DATA SUPPLIED

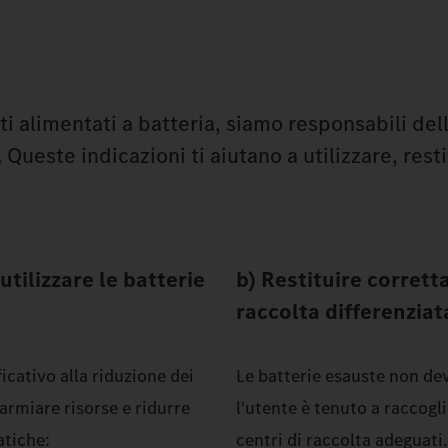
tti alimentati a batteria, siamo responsabili del
Queste indicazioni ti aiutano a utilizzare, resti
 utilizzare le batterie
b) Restituire corrett
raccolta differenziat
icativo alla riduzione dei
Le batterie esauste non dev
parmiare risorse e ridurre
l'utente è tenuto a raccogl
atiche:
centri di raccolta adeguati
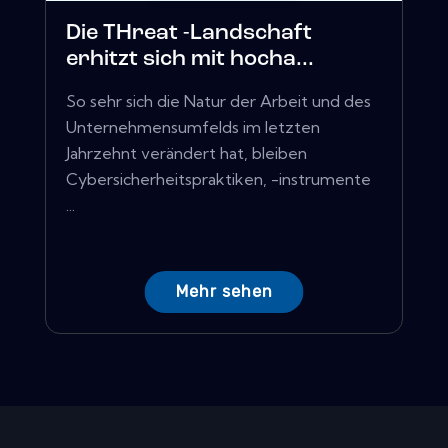
Die THreat -Landschaft
erhitzt sich mit hocha...
So sehr sich die Natur der Arbeit und des
Unternehmensumfelds im letzten
Jahrzehnt verändert hat, bleiben
Cybersicherheitspraktiken, -instrumente
...
Mehr sehen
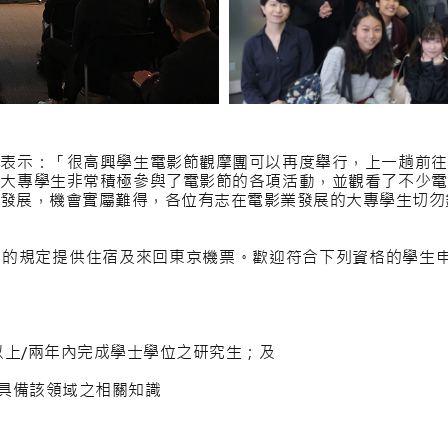
蔙表示：「很高興學生電影節觀摩團可以再度舉行，上一趟前往
的大專學生非常積極參與了電影節的各項活動，並觀看了不少電
發展，機會實屬難得，各位有志在電影業發展的大專學生切勿
的規定提供住宿及來回東京機票。歡迎符合下列資格的學生申
以上/兩年內完成學士學位之研究生；及
，具備該領域之相關知識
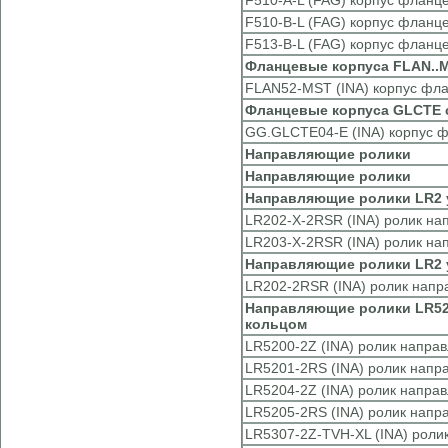
F510-A-L (FAG) корпус фланц
F510-B-L (FAG) корпус фланц
F513-B-L (FAG) корпус фланц
Фланцевые корпуса FLAN..M
FLAN52-MST (INA) корпус фл
Фланцевые корпуса GLCTE с 
GG.GLCTE04-E (INA) корпус 
Направляющие ролики
Направляющие ролики
Направляющие ролики LR2 у
LR202-X-2RSR (INA) ролик н
LR203-X-2RSR (INA) ролик н
Направляющие ролики LR2 
LR202-2RSR (INA) ролик нап
Направляющие ролики LR52,
кольцом
LR5200-2Z (INA) ролик напр
LR5201-2RS (INA) ролик нап
LR5204-2Z (INA) ролик напр
LR5205-2RS (INA) ролик нап
LR5307-2Z-TVH-XL (INA) рол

PROBLEM TO WORK ON
Print the text read from all four entries above, line for line and without changes, leaving the pictures out.

REPLY
tti alimentati a batteria, siamo responsabili del
Queste indicazioni ti aiutano a utilizzare, resti
 utilizzare le batterie
b) Restituire corrett
raccolta differenziat
icativo alla riduzione dei
Le batterie esauste non dev
parmiare risorse e ridurre
l'utente è tenuto a raccogl
atiche:
centri di raccolta adeguati
Die THreat -Landschaft
erhitzt sich mit hocha...
So sehr sich die Natur der Arbeit und des
Unternehmensumfelds im letzten
Jahrzehnt verändert hat, bleiben
Cybersicherheitspraktiken, -instrumente
...
Mehr sehen
蔙表示：「很高興學生電影節觀摩團可以再度舉行，上一趟前往
的大專學生非常積極參與了電影節的各項活動，並觀看了不少電
發展，機會實屬難得，各位有志在電影業發展的大專學生切勿
的規定提供住宿及來回東京機票。歡迎符合下列資格的學生申
以上/兩年內完成學士學位之研究生；及
，具備該領域之相關知識
F510-A-L (FAG) корпус фланц
F510-B-L (FAG) корпус фланц
F513-B-L (FAG) корпус фланц
Фланцевые корпуса FLAN..M
FLAN52-MST (INA) корпус фл
Фланцевые корпуса GLCTE с 
GG.GLCTE04-E (INA) корпус 
Направляющие ролики
Направляющие ролики
Направляющие ролики LR2 у
LR202-X-2RSR (INA) ролик н
LR203-X-2RSR (INA) ролик н
Направляющие ролики LR2 
LR202-2RSR (INA) ролик нап
Направляющие ролики LR52,
кольцом
LR5200-2Z (INA) ролик напр
LR5201-2RS (INA) ролик нап
LR5204-2Z (INA) ролик напр
LR5205-2RS (INA) ролик нап
LR5307-2Z-TVH-XL (INA) рол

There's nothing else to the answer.